Activity Level    Sample Activities   
Resting Sleeping, reclining
Very Light Seated and standing activities, painting, driving, laboratory work, typing, sewing, ironing, cooking, playing cards, playing musical instrument
Light Walking on a level surface at 2.5 to 3 mph (4 to 4.8 km/h), garage work, electrical trades, carpentry, restaurant trades, housecleaning, child care, golf, sailing, table tennis
Moderate Walking 3.5 to 4 mph (5.6 to 6.4 km/h), weeding, carrying a load, cycling, skiing, tennis, dancing
Heavy Walking with a load uphill, tree felling, heavy manual digging, basketball, climbing, football, soccer
Exceptionally Heavy Professional athletic training

 

Adapted by The National Research Council "Recommended Dietary Allowances" 

Based on the type of activity you are doing, it will give you a ballpark idea of how many calories you will need to the the work.

Activity Level Calories Needed for This Work for One Hour
Very Light 80 - 100
Light 110 - 160
Moderate 170 - 240
Heavy 250 - 350
Exceptionally heavy 350+

 

Adapted by Nutrition for Dummies (p. 32). 

Want to cut calories to lose weight?

Depriving yourself of major calories is not the way to do it.

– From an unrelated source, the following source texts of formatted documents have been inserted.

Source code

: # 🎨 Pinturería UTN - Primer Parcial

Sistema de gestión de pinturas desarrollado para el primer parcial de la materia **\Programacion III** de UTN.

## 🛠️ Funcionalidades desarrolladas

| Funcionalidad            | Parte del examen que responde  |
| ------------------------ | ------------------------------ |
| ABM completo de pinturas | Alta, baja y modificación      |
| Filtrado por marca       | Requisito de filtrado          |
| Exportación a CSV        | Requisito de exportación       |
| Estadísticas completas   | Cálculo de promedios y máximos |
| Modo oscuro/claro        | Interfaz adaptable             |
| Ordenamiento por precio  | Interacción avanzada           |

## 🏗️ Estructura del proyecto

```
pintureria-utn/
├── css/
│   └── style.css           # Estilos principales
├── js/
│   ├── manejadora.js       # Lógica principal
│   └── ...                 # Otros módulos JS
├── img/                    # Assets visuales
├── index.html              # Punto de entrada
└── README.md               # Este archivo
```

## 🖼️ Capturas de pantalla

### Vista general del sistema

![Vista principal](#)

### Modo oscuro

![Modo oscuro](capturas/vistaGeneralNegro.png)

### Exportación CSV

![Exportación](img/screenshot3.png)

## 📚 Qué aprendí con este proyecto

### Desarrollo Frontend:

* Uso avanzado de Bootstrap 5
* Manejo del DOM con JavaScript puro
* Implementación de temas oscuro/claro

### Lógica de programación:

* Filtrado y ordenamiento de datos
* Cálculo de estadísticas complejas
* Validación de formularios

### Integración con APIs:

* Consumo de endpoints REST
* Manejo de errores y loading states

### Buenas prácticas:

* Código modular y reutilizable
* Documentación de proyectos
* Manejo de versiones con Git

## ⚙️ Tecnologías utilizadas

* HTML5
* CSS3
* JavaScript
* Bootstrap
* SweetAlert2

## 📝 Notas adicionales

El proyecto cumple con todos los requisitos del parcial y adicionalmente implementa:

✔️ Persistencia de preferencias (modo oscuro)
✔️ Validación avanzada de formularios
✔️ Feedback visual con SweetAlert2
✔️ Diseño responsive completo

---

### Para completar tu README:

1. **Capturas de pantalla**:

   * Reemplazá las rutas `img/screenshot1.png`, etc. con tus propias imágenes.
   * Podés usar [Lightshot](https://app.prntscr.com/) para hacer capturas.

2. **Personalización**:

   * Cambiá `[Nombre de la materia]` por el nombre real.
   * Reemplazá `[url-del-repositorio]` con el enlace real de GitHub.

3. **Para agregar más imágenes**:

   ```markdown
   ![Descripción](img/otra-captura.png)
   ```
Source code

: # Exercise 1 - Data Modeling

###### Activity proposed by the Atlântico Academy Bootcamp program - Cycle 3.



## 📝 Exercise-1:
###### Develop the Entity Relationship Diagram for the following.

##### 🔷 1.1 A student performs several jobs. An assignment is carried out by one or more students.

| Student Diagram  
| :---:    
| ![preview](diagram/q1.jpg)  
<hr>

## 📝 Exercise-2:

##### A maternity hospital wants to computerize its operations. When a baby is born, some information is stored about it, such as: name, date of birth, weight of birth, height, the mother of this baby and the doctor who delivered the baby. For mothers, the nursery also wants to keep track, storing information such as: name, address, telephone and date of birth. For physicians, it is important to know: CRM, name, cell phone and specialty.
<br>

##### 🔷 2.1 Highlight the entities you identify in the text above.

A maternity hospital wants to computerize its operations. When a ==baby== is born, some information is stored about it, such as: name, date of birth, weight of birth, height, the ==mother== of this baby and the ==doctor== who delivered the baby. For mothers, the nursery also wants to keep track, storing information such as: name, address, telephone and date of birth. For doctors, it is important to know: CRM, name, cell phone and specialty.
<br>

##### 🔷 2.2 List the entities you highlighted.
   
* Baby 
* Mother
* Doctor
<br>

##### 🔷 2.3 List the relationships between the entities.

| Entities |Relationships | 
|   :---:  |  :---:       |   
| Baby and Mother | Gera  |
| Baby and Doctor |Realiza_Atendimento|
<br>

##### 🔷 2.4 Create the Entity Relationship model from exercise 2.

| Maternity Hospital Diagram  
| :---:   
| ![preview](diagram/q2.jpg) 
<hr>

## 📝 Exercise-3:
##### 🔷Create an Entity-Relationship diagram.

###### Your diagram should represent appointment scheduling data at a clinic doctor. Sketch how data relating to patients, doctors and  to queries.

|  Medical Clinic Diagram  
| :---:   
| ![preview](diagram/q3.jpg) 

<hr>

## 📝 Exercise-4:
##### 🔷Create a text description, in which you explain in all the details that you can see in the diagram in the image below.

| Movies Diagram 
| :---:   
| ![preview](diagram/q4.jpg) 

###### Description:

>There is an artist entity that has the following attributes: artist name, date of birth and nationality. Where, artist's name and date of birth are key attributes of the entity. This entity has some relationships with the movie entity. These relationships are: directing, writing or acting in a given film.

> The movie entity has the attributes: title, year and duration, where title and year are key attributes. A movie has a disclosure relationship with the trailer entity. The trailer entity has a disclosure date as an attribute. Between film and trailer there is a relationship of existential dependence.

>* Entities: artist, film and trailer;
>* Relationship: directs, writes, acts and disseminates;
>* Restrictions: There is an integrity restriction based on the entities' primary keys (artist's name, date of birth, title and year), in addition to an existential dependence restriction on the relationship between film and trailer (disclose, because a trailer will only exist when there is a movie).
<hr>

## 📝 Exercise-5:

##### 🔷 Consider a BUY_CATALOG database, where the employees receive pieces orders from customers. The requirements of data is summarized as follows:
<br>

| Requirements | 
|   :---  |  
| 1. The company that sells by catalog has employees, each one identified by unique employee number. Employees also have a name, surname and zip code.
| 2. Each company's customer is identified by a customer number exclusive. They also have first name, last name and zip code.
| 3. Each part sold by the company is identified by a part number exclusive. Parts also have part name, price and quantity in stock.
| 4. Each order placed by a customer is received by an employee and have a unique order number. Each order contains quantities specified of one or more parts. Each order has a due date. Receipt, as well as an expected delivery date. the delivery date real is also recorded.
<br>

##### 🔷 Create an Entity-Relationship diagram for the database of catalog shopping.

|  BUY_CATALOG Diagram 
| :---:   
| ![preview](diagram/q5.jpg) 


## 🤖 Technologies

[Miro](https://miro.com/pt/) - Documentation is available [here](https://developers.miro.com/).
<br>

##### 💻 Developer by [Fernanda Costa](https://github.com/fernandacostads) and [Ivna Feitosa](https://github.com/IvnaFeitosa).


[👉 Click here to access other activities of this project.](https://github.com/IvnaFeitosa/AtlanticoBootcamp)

Severe calorie deprivation can cause life-threatening weight loss coupled with nutritional deficiency diseases.

 

Moderate calorie deprivation, however, produces healthful moderate weight loss.

 

One pound of body weight equals 3,500 calories. So...

  • If you cut your calorie consumption from 2,000 calories a day to 1,700 and continue to do the same amount of physical work, you will lose one pound of fat in just about 12 days.
  • If you go the other way, increasing your consumption from 1,700 to 2,000 calories a day without increasing the amount of work you do, 12 days later you will be one pound heavier

 

So, what you need to know is what is the base amount of calories should you be consuming based on your gender, height, weight, and age. Use the daily calorie calculator below to get the approximate amount of calories you should be consuming on a daily basis. This calculator also estimates the amount of calories required when you are doing very light to very heavy (extra active) activities. To access Daily Calorie Calculator on a mobile device, tap here

 

Calories are not your enemy. They are the energy you need to live a healthy life. You need to learn to manage your caolories - not let them manage you.